What we can do here, is get children to do household chores to “earn” extra money. Tie these chores to responsibilities rather than ad-hoc work, this will teach them that to earn money you need to be responsible. Some ways this can happen is to put them in charge of cleaning plates every Mondays or sweeping the house every Saturdays.

At the end of the week, put that money in their hands rather than get what he or she was “working” for to buy.

2. Budgeting

Why do we advocate putting the money in their hands? This will teach them the importance of setting money aside versus spending money.

At the end of every week, your kid will have his or her allowance and earnings. They have to understand that they need to make this money last and still set aside enough so that they can buy what they wanted to. Many adults can’t grasp this concept with the huge credit deficit in Singapore, so this will be a very useful skill for your child.

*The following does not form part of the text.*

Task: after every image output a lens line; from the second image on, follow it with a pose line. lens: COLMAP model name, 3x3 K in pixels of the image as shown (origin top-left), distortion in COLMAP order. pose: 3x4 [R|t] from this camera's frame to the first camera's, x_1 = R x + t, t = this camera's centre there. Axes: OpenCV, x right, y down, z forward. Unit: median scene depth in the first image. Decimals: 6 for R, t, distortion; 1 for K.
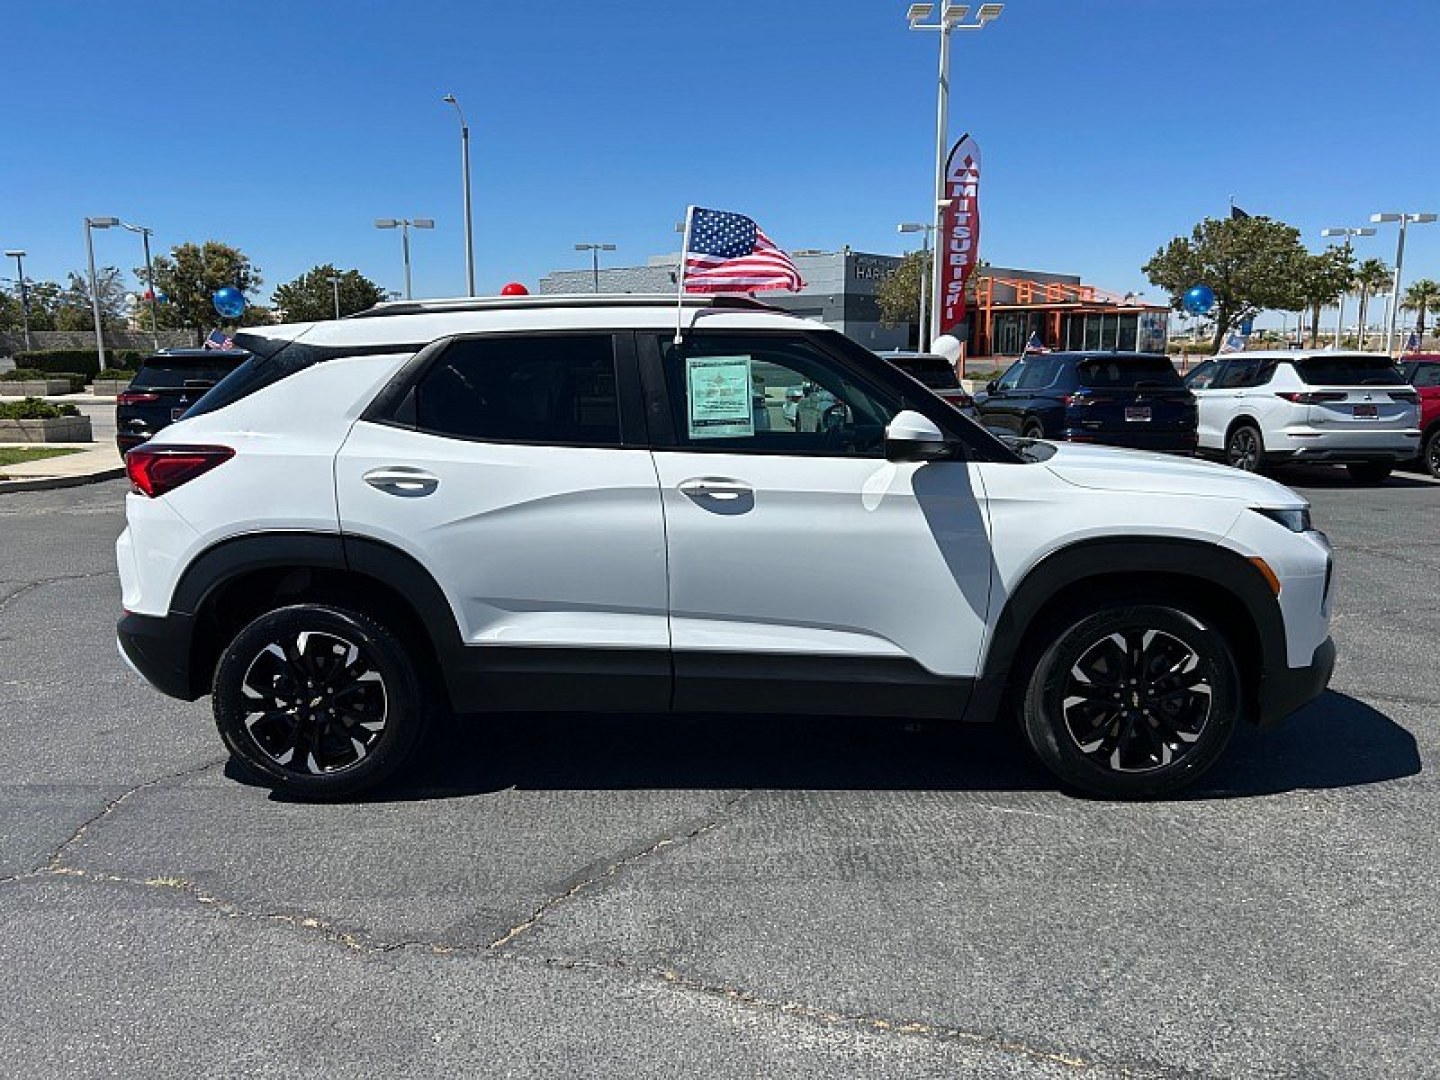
lens RADIAL K [[1106.8, 0, 698.5], [0, 1106.8, 561.8], [0, 0, 1]] dist [0.039496, -0.032800]
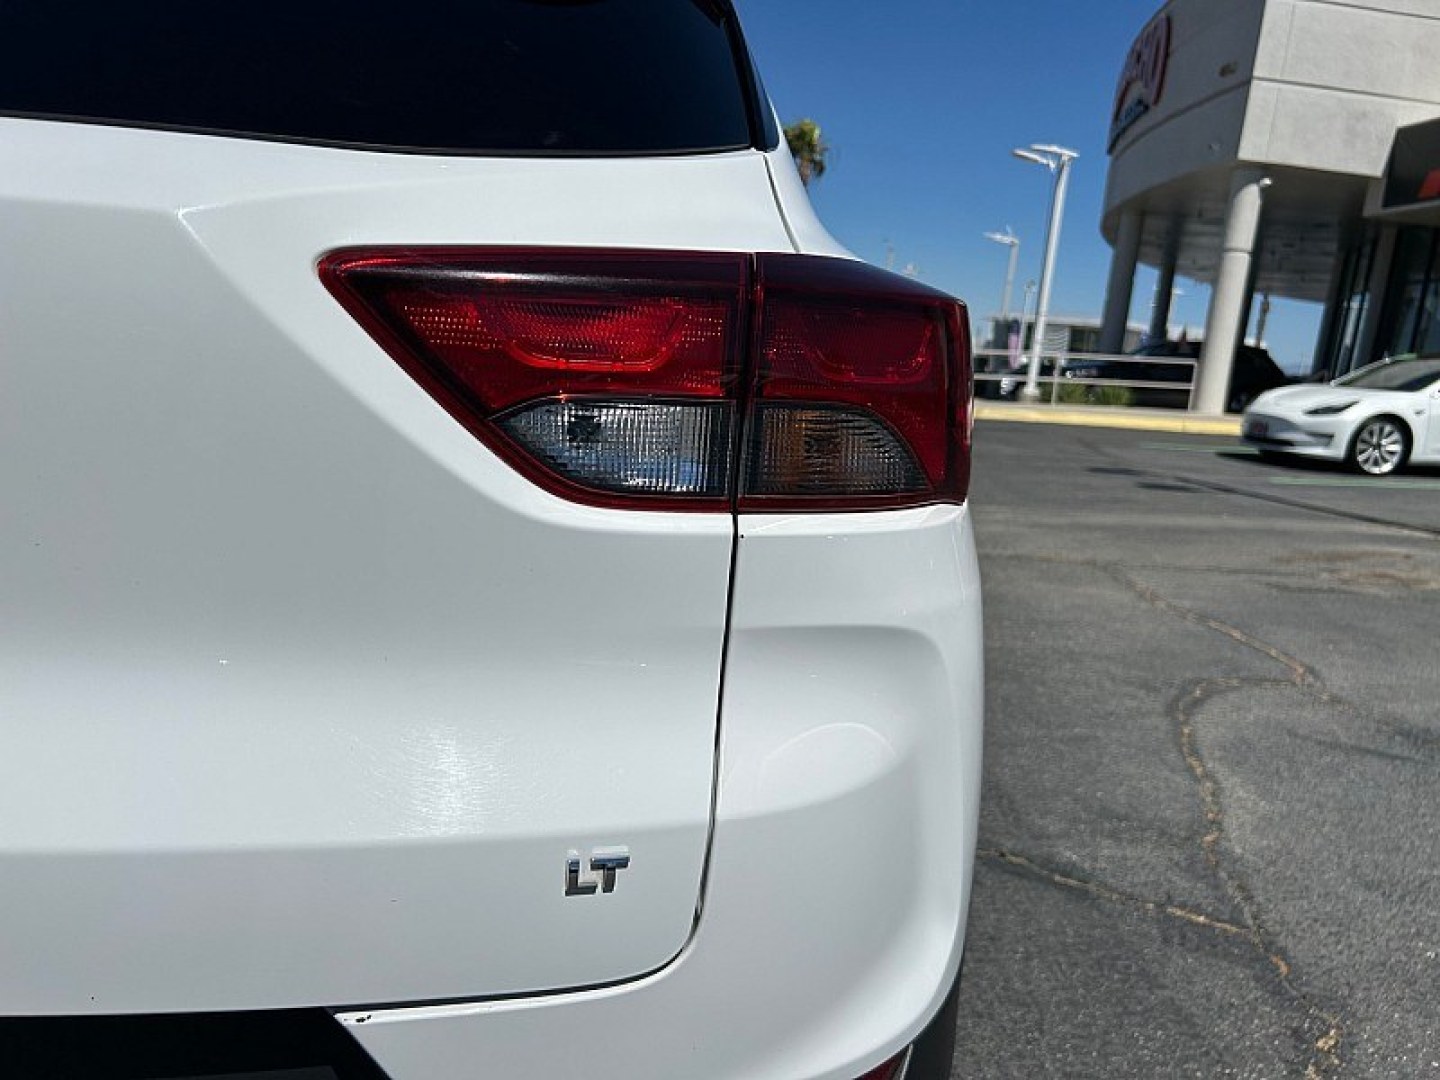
lens RADIAL K [[1106.8, 0, 732.3], [0, 1106.8, 536.6], [0, 0, 1]] dist [0.039496, -0.032800]
pose [[-0.054367, -0.169195, 0.984082, -0.707024], [0.086119, 0.981073, 0.173435, -0.093590], [-0.994800, 0.094177, -0.038767, 1.041479]]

Budgeting means your child will understand that portions of his or her money will have to be spent a certain way every month. This is his or her responsibility. You can delegate the responsibility of buying food for one dinner every week to your kid to make him or her understand this concept better. You can tell your child to explain how he or she will spend the money for the week on food at school, food at home for one day and buying toys that he or she wants.

3. Saving

After figuring out that he or she has to live on a budget, your kid will grasp the concept of saving for that toy he or she wanted to buy.

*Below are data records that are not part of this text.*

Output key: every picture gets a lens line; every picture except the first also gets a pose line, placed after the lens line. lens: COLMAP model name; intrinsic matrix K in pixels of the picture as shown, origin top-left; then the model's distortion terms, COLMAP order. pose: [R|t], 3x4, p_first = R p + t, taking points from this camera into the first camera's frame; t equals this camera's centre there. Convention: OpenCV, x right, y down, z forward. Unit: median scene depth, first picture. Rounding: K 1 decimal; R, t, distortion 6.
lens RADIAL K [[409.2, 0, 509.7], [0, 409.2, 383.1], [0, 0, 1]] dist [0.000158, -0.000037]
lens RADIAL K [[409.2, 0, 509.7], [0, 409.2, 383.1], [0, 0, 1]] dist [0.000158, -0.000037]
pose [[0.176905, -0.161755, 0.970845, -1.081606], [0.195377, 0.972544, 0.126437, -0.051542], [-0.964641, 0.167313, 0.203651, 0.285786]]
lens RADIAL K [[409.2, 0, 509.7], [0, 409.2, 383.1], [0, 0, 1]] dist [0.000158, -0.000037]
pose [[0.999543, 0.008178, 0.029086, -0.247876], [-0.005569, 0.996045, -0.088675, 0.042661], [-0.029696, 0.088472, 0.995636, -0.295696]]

This will make him or her better understand that they have to make a choice to either “save to buy something later on” or spend more to live “luxuriously in the present”. They will understand that it’s their choice to either save $3 a week for 10 weeks or $5 a week for 6 weeks to get that $30 video game they desperately want to have.

4. Borrowing

You child needs to understand the concept of borrowing. This will happen when he or she falls short for the week and requires more money. You can give them an advance allowance but explain that during the week after, they will receive their allowance but will be required to pay “interest” on the advancement.

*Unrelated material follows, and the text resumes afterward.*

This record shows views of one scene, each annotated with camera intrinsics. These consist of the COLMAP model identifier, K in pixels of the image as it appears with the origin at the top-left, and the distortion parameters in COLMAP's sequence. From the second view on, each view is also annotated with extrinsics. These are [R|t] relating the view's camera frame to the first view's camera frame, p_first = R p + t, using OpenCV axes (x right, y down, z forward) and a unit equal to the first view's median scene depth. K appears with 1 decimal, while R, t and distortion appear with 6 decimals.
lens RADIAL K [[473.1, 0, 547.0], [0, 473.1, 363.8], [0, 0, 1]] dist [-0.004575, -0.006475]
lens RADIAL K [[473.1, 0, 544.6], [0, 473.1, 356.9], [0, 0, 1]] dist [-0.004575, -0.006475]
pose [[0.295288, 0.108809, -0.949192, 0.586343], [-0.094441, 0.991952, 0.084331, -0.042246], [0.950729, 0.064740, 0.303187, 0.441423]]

This is especially important when your child grows older and can apply for credit cards.

 5. Investing

Investing is another very important lesson for your child. After figuring out that they have to save in order to buy a bigger ticket item at the end, they will need to understand that they have to invest for the longer term.

One way to introduce this is to use the risk versus reward concept. Where they can put their money into a safe investment and get slightly money in the future, or they can put their money in a risky investment and get a lot more or a lot less in the future.

A fun way to do this is to tell your child of the company that makes his or her favourite toy or sports equipment. That they can invest in quality companies that make great products that people want.

This should be done together in a family setting and not leaving your child to his or her own devices. The trick to this is making it fun but imparting the concept of risk and reward.


Your child is going to be left to his or her own devices one day, and you want to prepare them to understand how finances can make or break them. Your child will eventually be adults and let’s hope they don’t “wish they knew this earlier”.